*** Begin section ***
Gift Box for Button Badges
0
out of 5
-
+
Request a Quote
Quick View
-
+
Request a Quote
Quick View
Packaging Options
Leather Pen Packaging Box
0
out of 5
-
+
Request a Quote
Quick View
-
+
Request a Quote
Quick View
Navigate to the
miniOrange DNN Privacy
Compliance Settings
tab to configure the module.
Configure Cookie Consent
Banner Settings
*** End section ***
*** Begin section ***
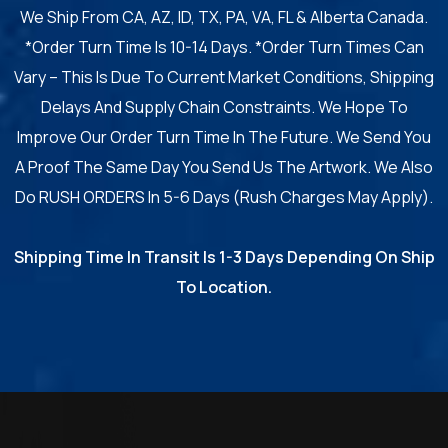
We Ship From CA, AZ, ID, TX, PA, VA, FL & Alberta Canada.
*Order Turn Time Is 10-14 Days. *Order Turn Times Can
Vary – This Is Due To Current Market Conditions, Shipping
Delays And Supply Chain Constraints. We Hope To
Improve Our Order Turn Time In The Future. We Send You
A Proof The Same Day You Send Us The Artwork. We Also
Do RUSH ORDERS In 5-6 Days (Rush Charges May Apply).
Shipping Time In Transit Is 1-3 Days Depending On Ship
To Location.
*** End section ***
- [Assignment] Copy out every row, word for word, from the line containing "Gift Box for Button Badges" down to the line containing "Banner Settings", with both of those lines included.

- [Written answer]
Gift Box for Button Badges
0
out of 5
-
+
Request a Quote
Quick View
-
+
Request a Quote
Quick View
Packaging Options
Leather Pen Packaging Box
0
out of 5
-
+
Request a Quote
Quick View
-
+
Request a Quote
Quick View
Navigate to the
miniOrange DNN Privacy
Compliance Settings
tab to configure the module.
Configure Cookie Consent
Banner Settings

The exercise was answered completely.